Além da agressão, em que o médico bate com as duas mãos na virilha da gestante, o registro provou diversas irregularidades no momento do parto: a paciente está completamente nua e sem o avental hospitalar específico usado em maternidades, além do médico colocar a mão em cima das partes genitais da mulher.

Violência obstétrica

No Brasil, dados mostram que 25% das mulheres já sofreu algum tipo de violência obstétrica. Sem saber, muitas mães já foram vítimas desse tipo de agressão, que pode ser física ou verbal, durante ou antes do parto.

“Agressões físicas e verbais são consideradas violência em qualquer especialidade médica, isso é indiscutível. O consentimento é essencial. Quando a relação é de confiança, acolhimento e empatia, toda a intervenção necessária é aceita sem que haja desconfortos ou disputas, sabendo que todos estão buscando a melhor forma de nascimento para esse bebê”, explica Fabiana Garcia, ginecologista e obstetra e sócia-fundadora do Espaço MAE, dedicado ao atendimento integral da mulher e da gestação.

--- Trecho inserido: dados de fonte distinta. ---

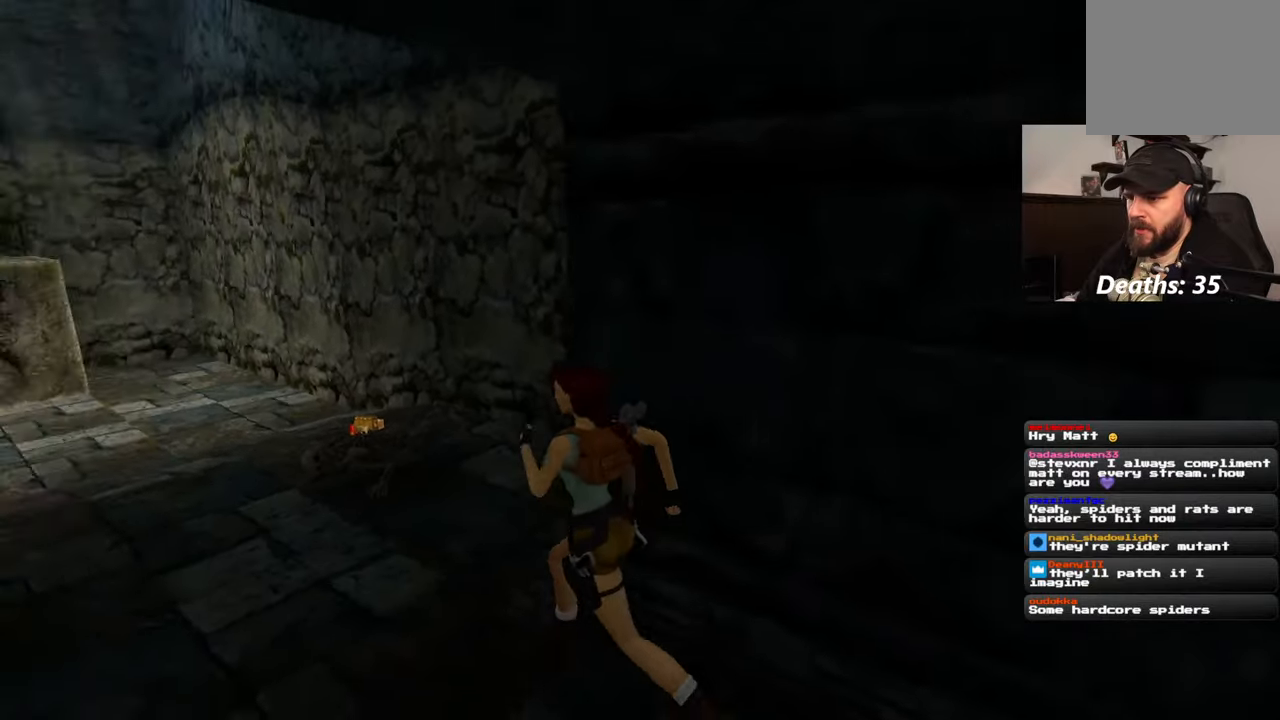
{"dt_ms": 500, "buttons": [], "left_stick": "up", "right_stick": "down-left", "events": [[117, "left_stick", "up"], [150, "right_stick", "center"], [484, "right_stick", "down-left"]]}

“Através de vídeos absurdos como esse, a gente constata a tristeza e a revolta sobre como ainda existe uma situação de poder do médico sobre a paciente. Um sistema misógino e desrespeitoso que não proporcionou a essa paciente as possibilidades de escolhas de ser ouvida por suas vontades”, reitera Paulo Noronha, médico especialista em medicina fetal.

A Organização Mundial da Saúde fez uma lista de possíveis violências no parto para que as gestantes e acompanhantes saibam identificar e combater nos hospitais e maternidades: abuso físico, abuso sexual, preconceito, discriminação, não cumprimento dos padrões profissionais de cuidado, mau relacionamento entre as gestantes e os profissionais e condições ruins do sistema de saúde.